Öte yandan yüksek tansiyona bağlı gelişebilecek felç riskini önlemek için bazı durumlarda tansiyonu kontrol edebilmek amacıyla doğumun ardından birkaç hafta tansiyon düşürücü ilaç tedavisi uygulanabiliyor.
-DÜŞÜK TANSİYONDA DA ÖNLEM OLARAK BOL SIVI TÜKETİLMELİ-
Gebelik döneminde anne adayının her türlü olağanüstü duruma karşı temkinli olması gerekiyor. Tansiyon problemi olduğunu bilmeyen anne adayında, karnının üst kısmında (özellikle sağ üstte karaciğer bölgesinde) ağrı ve buna eşlik eden baş ağrısı, bulantı, kusma, bulanık görme gibi şikayetler, tansiyon yükselmesi ve buna bağlı gelişen preeklampsinin belirtisi olabiliyor.
Gebelerin, bu tür durumlarda vakit kaybetmeden uzman hekime başvurması öneriliyor.

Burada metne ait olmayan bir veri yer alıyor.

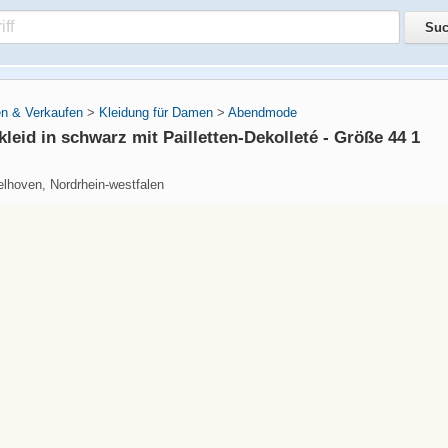
n & Verkaufen
>
Kleidung für Damen
>
Abendmode
kleid in schwarz mit Pailletten-Dekolleté - Größe 44 1
lhoven, Nordrhein-westfalen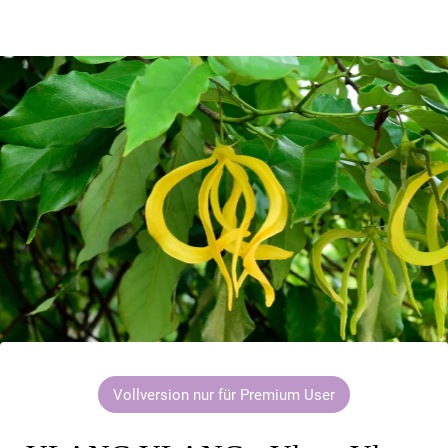
Vollversion nur für Premium User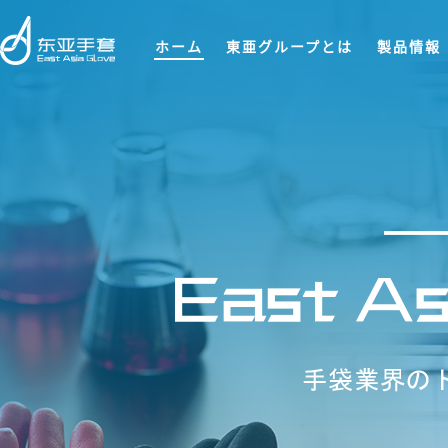
ホーム
東亜グループとは
製品情報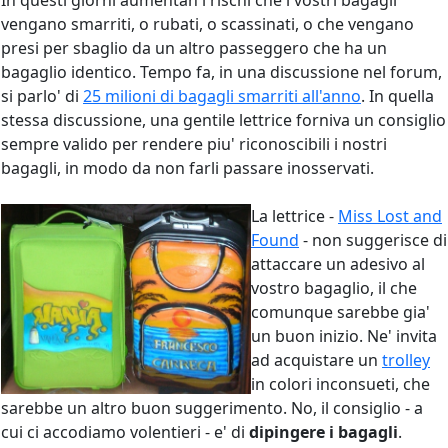
In questi giorni aumentan i rischi che i vostri bagagli
vengano smarriti, o rubati, o scassinati, o che vengano
presi per sbaglio da un altro passeggero che ha un
bagaglio identico. Tempo fa, in una discussione nel forum,
si parlo' di
25 milioni di bagagli smarriti all'anno
. In quella
stessa discussione, una gentile lettrice forniva un consiglio
sempre valido per rendere piu' riconoscibili i nostri
bagagli, in modo da non farli passare inosservati.
La lettrice -
Miss Lost and
Found
- non suggerisce di
attaccare un adesivo al
vostro bagaglio, il che
comunque sarebbe gia'
un buon inizio. Ne' invita
ad acquistare un
trolley
in colori inconsueti, che
sarebbe un altro buon suggerimento. No, il consiglio - a
cui ci accodiamo volentieri - e' di
dipingere i bagagli
.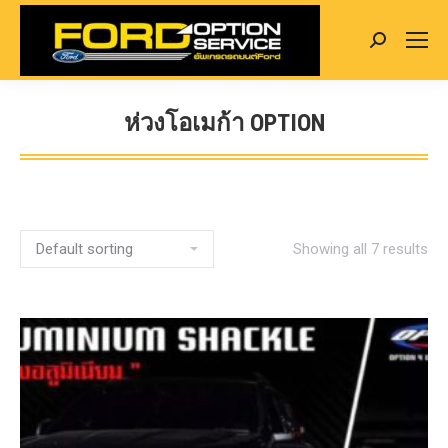
Search:
ห่วงโอเมก้า OPTION
You are here:
Showing all 7 results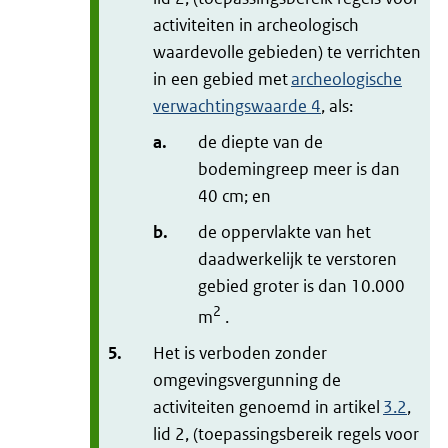
activiteiten in archeologisch
waardevolle gebieden) te verrichten
in een gebied met
archeologische
verwachtingswaarde 4
, als:
a.
de diepte van de
bodemingreep meer is dan
40 cm; en
b.
de oppervlakte van het
daadwerkelijk te verstoren
gebied groter is dan 10.000
2
m
.
5.
Het is verboden zonder
omgevingsvergunning de
activiteiten genoemd in artikel
3.2
,
lid 2, (toepassingsbereik regels voor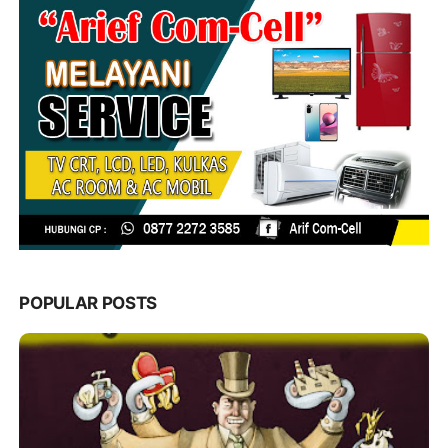
POPULAR POSTS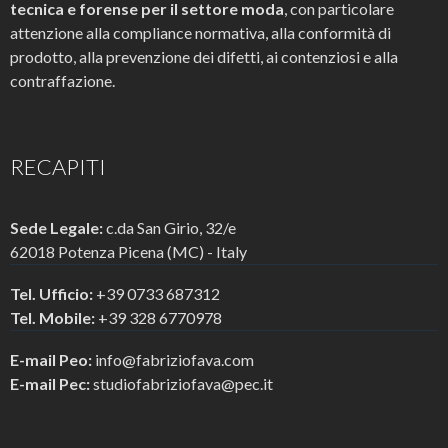
tecnica e forense per il settore moda
, con particolare
attenzione alla compliance normativa, alla conformità di
prodotto, alla prevenzione dei difetti, ai contenziosi e alla
contraffazione.
RECAPITI
Sede Legale:
c.da San Girio, 32/e
62018 Potenza Picena (MC) - Italy
Tel. Ufficio:
+39 0733 687312
Tel. Mobile:
+39 328 6770978
E-mail Peo:
info@fabriziofava.com
E-mail Pec:
studiofabriziofava@pec.it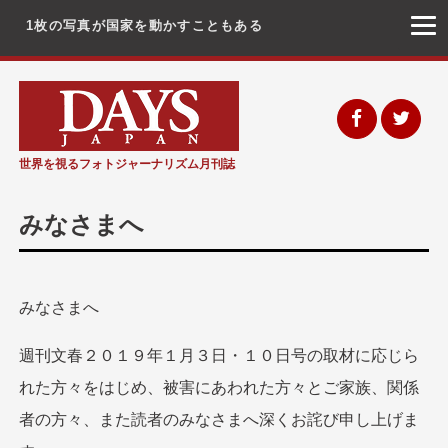
1枚の写真が国家を動かすこともある
コ
ン
テ
ン
世界を視るフォトジャーナリズム月刊誌
ツ
へ
みなさまへ
ス
キ
ッ
みなさまへ
プ
週刊文春２０１９年１月３日・１０日号の取材に応じら
れた方々をはじめ、被害にあわれた方々とご家族、関係
者の方々、また読者のみなさまへ深くお詫び申し上げま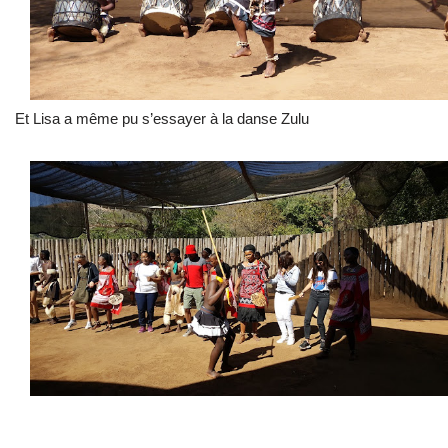
Et Lisa a même pu s’essayer à la danse Zulu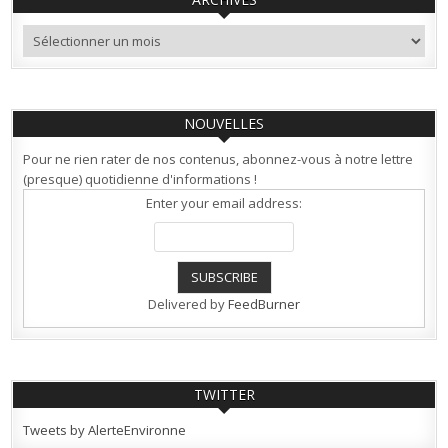
Archives
NOUVELLES
Pour ne rien rater de nos contenus, abonnez-vous à notre lettre
(presque) quotidienne d'informations !
Enter your email address:
Delivered by
FeedBurner
TWITTER
Tweets by AlerteEnvironne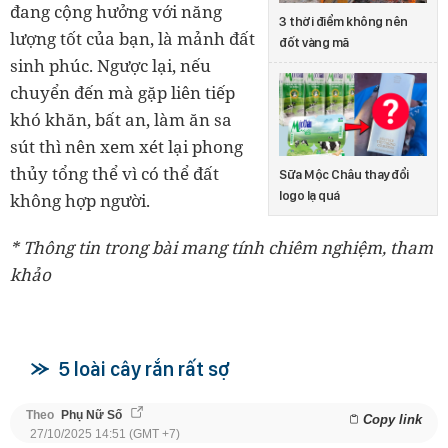
đang cộng hưởng với năng
3 thời điểm không nên
lượng tốt của bạn, là mảnh đất
đốt vàng mã
sinh phúc. Ngược lại, nếu
chuyển đến mà gặp liên tiếp
khó khăn, bất an, làm ăn sa
sút thì nên xem xét lại phong
thủy tổng thể vì có thể đất
Sữa Mộc Châu thay đổi
logo lạ quá
không hợp người.
* Thông tin trong bài mang tính chiêm nghiệm, tham
khảo
5 loài cây rắn rất sợ
Theo
Phụ Nữ Số
Copy link
27/10/2025 14:51 (GMT +7)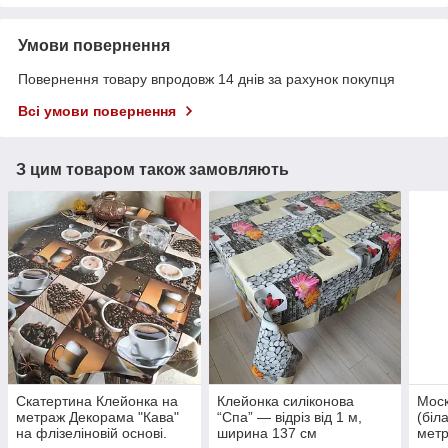
Умови повернення
Повернення товару впродовж 14 днів за рахунок покупця
Всі умови повернення
З цим товаром також замовляють
Скатертина Клейонка на
Клейонка силіконова
Моск
метраж Декорама "Кава"
“Спа” — відріз від 1 м,
(біл
на флізеліновій основі.
ширина 137 см
метр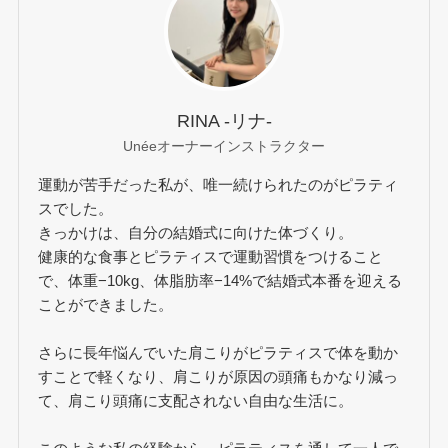
RINA -リナ-
Unéeオーナーインストラクター
運動が苦手だった私が、唯一続けられたのがピラティ
スでした。
きっかけは、自分の結婚式に向けた体づくり。
健康的な食事とピラティスで運動習慣をつけること
で、体重−10kg、体脂肪率−14%で結婚式本番を迎える
ことができました。
さらに長年悩んでいた肩こりがピラティスで体を動か
すことで軽くなり、肩こりが原因の頭痛もかなり減っ
て、肩こり頭痛に支配されない自由な生活に。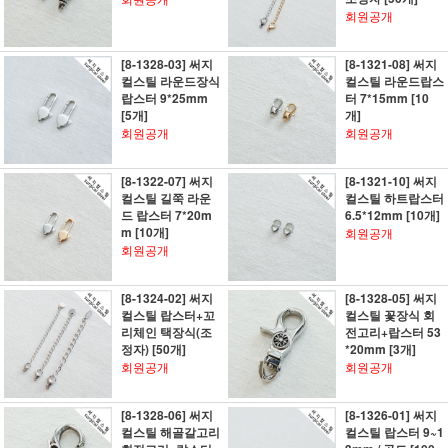
회원공개
[8-1328-03] 써지
[8-1321-08] 써지
컬스틸 라운드장식
컬스틸 라운드랍스
랍스터 9*25mm
터 7*15mm [10
[5개]
개]
회원공개
회원공개
[8-1322-07] 써지
[8-1321-10] 써지
컬스틸 길쭉 라운
컬스틸 하트랍스터
드 랍스터 7*20m
6.5*12mm [10개]
m [10개]
회원공개
회원공개
[8-1324-02] 써지
[8-1328-05] 써지
컬스틸 랍스터+꼬
컬스틸 꽃장식 회
리체인 택장식(조
전고리+랍스터 53
정자) [50개]
*20mm [3개]
회원공개
회원공개
[8-1328-06] 써지
[8-1326-01] 써지
컬스틸 해골갈고리
컬스틸 랍스터 9~1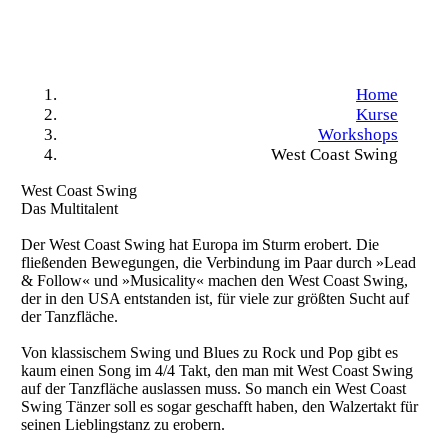
PAARE
Home
Kurse
Workshops
West Coast Swing
West Coast Swing
Das Multitalent
Der West Coast Swing hat Europa im Sturm erobert. Die
fließenden Bewegungen, die Verbindung im Paar durch »Lead
& Follow« und »Musicality« machen den West Coast Swing,
der in den USA entstanden ist, für viele zur größten Sucht auf
der Tanzfläche.
Von klassischem Swing und Blues zu Rock und Pop gibt es
kaum einen Song im 4/4 Takt, den man mit West Coast Swing
auf der Tanzfläche auslassen muss. So manch ein West Coast
Swing Tänzer soll es sogar geschafft haben, den Walzertakt für
seinen Lieblingstanz zu erobern.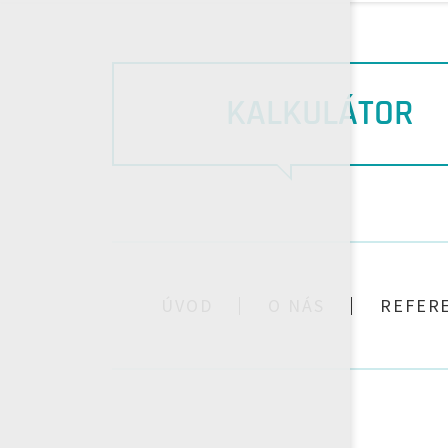
KALKULÁTOR
ÚVOD
O NÁS
REFER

Yüksek tansiyon kadar olmasa bile düşük tansiyon da risk taşıyor. Düşük tansiyonlu anne adaylarında da genel baygınlık, sersemlik, baş dönmesi gibi sorunlar görülebiliyor. Düşük tansiyonun en önemli nedenleri arasında yetersiz sıvı alımı, aşırı sıcaklar ve uzun süre ayakta kalmak sayılabiliyor.
Önlem için bol miktar sıvı tüketmek, düzenli egzersiz yapmak, sol tarafa yatmayı tercih etmek, düzenli beslenmek, otururken yavaşça kalmak yeterli olabiliyor.